**What you will do**
Please render the listing as a JSON list of strings, one string per line, leaving out blank lines. Start at the beginning of the listing and end at the line containing "The unprecedented U.S.", including both ends.

**The input**
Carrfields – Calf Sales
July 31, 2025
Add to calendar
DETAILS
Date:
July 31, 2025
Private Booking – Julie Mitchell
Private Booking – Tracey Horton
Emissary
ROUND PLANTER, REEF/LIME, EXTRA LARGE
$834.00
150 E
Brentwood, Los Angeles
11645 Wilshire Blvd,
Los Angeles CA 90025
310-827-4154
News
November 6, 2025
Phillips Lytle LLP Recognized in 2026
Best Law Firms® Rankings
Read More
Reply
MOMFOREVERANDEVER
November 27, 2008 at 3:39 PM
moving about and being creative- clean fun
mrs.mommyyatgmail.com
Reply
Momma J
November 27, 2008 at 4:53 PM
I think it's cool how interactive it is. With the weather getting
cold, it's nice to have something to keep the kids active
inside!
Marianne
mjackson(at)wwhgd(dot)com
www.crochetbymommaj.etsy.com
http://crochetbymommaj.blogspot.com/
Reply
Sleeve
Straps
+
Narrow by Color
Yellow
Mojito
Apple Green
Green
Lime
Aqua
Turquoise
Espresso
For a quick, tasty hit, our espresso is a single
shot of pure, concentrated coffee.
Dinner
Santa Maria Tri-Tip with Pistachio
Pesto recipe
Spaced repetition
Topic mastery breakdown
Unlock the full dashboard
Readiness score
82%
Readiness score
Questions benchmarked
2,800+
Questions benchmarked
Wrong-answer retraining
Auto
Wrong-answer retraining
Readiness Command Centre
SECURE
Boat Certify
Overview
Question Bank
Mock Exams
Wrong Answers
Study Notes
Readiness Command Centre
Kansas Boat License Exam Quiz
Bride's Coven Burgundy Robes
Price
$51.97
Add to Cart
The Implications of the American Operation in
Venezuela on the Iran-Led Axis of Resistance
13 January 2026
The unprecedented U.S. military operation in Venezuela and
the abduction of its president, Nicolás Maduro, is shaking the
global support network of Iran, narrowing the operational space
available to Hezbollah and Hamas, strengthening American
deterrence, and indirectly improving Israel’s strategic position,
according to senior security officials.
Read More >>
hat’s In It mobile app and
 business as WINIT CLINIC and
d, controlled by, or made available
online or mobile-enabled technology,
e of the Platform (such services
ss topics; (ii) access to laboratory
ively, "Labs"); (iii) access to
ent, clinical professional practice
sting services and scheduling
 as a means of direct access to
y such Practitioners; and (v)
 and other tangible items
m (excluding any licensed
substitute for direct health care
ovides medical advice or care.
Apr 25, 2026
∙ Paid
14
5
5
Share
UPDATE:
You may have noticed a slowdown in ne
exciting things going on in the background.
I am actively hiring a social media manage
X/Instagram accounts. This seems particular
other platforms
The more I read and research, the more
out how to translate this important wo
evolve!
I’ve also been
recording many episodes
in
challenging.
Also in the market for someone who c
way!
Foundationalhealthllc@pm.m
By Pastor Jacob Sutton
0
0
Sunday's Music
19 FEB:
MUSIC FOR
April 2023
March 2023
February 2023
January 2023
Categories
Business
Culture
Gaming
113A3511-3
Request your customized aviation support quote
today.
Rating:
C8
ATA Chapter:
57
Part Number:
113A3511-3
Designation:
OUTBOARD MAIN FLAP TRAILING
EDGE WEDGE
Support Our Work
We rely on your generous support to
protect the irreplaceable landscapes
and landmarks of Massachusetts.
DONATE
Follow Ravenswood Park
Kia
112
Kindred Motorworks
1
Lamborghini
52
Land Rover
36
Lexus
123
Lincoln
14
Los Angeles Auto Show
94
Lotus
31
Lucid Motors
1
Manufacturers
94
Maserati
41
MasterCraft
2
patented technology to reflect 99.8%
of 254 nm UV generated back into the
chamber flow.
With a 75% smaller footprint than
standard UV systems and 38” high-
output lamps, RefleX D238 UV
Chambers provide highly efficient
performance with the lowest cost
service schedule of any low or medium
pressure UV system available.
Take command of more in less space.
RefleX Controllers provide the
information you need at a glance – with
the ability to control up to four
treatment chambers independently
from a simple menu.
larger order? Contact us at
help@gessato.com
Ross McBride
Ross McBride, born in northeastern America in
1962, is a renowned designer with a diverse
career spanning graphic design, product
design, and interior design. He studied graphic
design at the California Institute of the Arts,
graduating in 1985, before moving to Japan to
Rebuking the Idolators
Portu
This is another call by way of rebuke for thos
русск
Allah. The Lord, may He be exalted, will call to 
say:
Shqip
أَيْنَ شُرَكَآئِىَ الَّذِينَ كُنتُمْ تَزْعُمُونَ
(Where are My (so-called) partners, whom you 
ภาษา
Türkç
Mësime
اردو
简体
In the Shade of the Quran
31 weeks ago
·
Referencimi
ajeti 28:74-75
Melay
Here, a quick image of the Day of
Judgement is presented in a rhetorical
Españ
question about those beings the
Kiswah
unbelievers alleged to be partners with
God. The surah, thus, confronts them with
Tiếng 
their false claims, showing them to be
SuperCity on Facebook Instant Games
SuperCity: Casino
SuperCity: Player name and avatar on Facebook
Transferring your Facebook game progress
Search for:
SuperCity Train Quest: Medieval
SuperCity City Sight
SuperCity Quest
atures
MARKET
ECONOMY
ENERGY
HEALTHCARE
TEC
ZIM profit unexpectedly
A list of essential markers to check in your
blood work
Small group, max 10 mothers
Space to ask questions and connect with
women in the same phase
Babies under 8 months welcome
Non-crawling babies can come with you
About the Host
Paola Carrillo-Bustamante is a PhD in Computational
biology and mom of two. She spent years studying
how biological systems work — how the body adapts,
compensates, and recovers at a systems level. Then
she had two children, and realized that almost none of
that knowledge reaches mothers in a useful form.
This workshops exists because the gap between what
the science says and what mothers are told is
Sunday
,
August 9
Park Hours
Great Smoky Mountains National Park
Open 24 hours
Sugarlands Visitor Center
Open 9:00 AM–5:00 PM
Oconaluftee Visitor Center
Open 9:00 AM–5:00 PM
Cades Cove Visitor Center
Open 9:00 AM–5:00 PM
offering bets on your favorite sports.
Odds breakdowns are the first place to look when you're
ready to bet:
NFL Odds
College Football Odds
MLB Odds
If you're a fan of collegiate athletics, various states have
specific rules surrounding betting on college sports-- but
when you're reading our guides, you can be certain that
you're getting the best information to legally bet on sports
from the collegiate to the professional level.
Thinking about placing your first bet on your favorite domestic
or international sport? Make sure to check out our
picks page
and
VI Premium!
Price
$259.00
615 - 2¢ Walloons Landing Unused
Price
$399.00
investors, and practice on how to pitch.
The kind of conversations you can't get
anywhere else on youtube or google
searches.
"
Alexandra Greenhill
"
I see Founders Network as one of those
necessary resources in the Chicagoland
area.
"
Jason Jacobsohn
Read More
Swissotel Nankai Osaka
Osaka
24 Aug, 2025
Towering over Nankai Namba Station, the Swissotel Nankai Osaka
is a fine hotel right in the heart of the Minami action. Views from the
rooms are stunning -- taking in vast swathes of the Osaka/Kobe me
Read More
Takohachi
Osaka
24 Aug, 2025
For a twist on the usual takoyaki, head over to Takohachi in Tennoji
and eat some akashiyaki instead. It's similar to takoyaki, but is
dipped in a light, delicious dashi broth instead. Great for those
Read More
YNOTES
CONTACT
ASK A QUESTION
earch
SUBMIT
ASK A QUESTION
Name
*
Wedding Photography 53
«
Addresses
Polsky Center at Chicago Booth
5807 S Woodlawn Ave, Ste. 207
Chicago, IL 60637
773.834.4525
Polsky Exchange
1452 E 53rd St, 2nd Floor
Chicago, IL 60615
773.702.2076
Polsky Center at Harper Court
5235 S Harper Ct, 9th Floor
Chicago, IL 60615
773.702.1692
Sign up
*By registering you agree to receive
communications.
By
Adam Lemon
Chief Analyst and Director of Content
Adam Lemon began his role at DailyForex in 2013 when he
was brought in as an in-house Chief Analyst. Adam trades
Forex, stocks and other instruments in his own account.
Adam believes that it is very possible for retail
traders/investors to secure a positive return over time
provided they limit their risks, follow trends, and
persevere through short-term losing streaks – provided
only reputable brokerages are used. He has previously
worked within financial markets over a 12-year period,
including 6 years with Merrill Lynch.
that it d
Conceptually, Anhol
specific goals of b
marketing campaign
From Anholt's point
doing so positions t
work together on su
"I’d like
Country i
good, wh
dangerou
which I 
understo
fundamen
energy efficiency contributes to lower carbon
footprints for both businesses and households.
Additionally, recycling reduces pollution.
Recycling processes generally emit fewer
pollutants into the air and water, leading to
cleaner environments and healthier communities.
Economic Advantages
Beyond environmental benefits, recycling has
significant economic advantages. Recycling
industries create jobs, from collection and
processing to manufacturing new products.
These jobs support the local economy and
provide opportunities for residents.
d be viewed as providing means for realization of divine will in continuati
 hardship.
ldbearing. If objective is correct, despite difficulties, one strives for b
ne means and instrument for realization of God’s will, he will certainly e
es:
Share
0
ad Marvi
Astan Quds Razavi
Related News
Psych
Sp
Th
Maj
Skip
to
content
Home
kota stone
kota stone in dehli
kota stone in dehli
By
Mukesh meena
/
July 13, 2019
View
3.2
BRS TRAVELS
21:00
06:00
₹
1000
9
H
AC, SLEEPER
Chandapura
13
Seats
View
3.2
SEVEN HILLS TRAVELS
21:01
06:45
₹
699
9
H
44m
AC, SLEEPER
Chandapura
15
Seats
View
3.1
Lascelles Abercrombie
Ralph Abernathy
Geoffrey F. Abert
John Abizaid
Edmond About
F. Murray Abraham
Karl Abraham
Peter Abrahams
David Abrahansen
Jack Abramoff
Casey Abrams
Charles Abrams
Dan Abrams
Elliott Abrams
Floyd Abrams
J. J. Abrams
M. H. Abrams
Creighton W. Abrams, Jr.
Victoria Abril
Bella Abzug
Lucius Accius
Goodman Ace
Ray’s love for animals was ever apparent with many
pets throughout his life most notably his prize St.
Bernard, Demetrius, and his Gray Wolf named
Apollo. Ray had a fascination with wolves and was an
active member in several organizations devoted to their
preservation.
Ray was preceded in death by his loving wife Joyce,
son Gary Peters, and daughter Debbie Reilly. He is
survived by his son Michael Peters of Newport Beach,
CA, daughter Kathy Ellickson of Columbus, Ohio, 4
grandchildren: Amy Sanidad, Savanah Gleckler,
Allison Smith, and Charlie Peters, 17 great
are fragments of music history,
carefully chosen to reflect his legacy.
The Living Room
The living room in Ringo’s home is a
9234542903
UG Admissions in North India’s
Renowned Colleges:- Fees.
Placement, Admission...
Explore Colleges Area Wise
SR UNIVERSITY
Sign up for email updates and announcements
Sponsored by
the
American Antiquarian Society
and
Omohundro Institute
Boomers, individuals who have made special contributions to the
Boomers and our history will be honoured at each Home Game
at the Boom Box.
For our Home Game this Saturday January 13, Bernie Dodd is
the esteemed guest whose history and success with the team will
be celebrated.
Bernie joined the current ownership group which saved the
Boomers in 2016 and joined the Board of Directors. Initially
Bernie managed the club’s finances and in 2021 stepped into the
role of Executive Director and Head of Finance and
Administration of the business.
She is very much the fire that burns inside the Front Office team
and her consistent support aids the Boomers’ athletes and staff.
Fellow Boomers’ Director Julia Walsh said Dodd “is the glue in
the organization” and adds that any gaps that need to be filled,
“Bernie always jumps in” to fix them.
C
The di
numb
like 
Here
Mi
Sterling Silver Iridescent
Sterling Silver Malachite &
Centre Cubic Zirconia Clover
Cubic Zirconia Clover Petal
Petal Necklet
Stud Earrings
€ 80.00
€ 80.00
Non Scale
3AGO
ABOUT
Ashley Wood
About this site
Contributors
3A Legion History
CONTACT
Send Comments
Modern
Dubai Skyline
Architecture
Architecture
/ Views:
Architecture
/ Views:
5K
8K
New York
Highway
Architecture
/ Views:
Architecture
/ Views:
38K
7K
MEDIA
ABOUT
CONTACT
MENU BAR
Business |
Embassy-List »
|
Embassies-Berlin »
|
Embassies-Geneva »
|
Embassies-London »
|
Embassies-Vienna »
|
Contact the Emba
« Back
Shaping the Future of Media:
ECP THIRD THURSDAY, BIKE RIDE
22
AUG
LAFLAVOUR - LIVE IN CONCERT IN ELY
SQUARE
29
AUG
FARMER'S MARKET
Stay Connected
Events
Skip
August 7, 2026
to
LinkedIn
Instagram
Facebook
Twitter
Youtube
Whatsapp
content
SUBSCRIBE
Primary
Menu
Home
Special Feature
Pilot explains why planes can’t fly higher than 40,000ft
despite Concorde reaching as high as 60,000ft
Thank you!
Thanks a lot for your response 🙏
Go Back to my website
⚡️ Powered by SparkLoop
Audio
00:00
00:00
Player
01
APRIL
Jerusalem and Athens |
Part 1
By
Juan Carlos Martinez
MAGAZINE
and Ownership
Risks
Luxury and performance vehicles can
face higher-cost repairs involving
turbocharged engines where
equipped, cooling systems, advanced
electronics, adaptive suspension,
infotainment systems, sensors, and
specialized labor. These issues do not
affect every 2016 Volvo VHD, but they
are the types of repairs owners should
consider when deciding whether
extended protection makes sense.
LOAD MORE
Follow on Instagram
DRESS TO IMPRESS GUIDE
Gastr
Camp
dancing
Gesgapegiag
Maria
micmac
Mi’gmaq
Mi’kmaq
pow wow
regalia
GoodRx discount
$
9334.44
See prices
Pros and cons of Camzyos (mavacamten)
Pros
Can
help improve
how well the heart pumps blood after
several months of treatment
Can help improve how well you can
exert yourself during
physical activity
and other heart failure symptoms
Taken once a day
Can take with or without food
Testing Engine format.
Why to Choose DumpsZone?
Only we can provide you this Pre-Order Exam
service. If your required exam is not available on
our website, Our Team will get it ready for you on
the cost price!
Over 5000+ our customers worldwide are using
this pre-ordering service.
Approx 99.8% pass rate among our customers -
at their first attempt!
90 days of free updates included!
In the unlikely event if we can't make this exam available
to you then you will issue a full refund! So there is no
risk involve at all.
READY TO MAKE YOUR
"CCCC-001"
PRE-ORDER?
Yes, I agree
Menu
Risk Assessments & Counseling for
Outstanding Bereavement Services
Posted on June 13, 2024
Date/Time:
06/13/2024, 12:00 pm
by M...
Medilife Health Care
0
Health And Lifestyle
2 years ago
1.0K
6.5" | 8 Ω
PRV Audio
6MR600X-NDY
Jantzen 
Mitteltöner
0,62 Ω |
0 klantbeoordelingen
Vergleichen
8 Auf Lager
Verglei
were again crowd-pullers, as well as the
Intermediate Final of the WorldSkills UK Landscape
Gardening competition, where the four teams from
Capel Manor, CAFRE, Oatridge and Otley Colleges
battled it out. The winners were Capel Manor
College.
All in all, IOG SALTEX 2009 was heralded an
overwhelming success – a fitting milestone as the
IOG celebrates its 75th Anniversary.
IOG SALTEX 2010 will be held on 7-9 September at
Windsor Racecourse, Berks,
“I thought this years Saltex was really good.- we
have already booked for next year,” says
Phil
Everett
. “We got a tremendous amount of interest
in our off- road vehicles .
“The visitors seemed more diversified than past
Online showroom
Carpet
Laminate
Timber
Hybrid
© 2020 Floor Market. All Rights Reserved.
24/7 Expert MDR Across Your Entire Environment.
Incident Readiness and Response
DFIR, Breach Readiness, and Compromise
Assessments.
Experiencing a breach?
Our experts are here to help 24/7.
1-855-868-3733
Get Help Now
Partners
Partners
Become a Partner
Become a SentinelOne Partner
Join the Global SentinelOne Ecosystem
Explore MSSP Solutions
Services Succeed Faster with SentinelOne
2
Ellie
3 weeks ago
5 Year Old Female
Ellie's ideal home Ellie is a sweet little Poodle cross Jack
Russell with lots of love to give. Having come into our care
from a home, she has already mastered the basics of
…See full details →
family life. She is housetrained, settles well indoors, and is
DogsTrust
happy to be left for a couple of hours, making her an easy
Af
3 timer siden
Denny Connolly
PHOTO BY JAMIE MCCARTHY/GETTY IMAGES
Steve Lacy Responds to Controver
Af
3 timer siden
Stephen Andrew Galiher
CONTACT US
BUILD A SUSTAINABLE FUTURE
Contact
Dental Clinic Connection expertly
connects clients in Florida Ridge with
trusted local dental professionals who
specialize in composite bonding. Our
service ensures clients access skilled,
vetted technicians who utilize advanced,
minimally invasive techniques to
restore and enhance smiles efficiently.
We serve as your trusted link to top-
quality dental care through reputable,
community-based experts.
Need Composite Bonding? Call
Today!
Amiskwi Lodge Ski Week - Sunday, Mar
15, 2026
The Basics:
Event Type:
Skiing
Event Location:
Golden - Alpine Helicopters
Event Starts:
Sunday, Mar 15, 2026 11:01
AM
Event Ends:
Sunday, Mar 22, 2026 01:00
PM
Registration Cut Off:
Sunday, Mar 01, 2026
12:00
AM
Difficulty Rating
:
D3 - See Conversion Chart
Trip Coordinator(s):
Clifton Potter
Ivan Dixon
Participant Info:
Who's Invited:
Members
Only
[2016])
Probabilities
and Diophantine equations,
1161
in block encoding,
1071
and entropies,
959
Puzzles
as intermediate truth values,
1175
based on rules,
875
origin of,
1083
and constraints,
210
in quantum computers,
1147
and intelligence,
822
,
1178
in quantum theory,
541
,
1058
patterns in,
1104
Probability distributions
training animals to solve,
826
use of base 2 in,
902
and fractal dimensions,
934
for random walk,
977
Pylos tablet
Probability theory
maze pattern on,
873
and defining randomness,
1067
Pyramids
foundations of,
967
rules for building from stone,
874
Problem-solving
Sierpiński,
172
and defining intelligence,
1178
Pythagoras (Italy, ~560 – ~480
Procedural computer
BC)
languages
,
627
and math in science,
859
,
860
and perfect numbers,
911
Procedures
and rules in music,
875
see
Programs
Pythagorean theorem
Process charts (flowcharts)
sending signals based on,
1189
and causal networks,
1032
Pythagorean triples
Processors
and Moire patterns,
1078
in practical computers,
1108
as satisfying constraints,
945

**Answer for this exercise**
[
  "Carrfields – Calf Sales",
  "July 31, 2025",
  "Add to calendar",
  "DETAILS",
  "Date:",
  "July 31, 2025",
  "Private Booking – Julie Mitchell",
  "Private Booking – Tracey Horton",
  "Emissary",
  "ROUND PLANTER, REEF/LIME, EXTRA LARGE",
  "$834.00",
  "150 E",
  "Brentwood, Los Angeles",
  "11645 Wilshire Blvd,",
  "Los Angeles CA 90025",
  "310-827-4154",
  "News",
  "November 6, 2025",
  "Phillips Lytle LLP Recognized in 2026",
  "Best Law Firms® Rankings",
  "Read More",
  "Reply",
  "MOMFOREVERANDEVER",
  "November 27, 2008 at 3:39 PM",
  "moving about and being creative- clean fun",
  "mrs.mommyyatgmail.com",
  "Reply",
  "Momma J",
  "November 27, 2008 at 4:53 PM",
  "I think it's cool how interactive it is. With the weather getting",
  "cold, it's nice to have something to keep the kids active",
  "inside!",
  "Marianne",
  "mjackson(at)wwhgd(dot)com",
  "www.crochetbymommaj.etsy.com",
  "http://crochetbymommaj.blogspot.com/",
  "Reply",
  "Sleeve",
  "Straps",
  "+",
  "Narrow by Color",
  "Yellow",
  "Mojito",
  "Apple Green",
  "Green",
  "Lime",
  "Aqua",
  "Turquoise",
  "Espresso",
  "For a quick, tasty hit, our espresso is a single",
  "shot of pure, concentrated coffee.",
  "Dinner",
  "Santa Maria Tri-Tip with Pistachio",
  "Pesto recipe",
  "Spaced repetition",
  "Topic mastery breakdown",
  "Unlock the full dashboard",
  "Readiness score",
  "82%",
  "Readiness score",
  "Questions benchmarked",
  "2,800+",
  "Questions benchmarked",
  "Wrong-answer retraining",
  "Auto",
  "Wrong-answer retraining",
  "Readiness Command Centre",
  "SECURE",
  "Boat Certify",
  "Overview",
  "Question Bank",
  "Mock Exams",
  "Wrong Answers",
  "Study Notes",
  "Readiness Command Centre",
  "Kansas Boat License Exam Quiz",
  "Bride's Coven Burgundy Robes",
  "Price",
  "$51.97",
  "Add to Cart",
  "The Implications of the American Operation in",
  "Venezuela on the Iran-Led Axis of Resistance",
  "13 January 2026",
  "The unprecedented U.S. military operation in Venezuela and"
]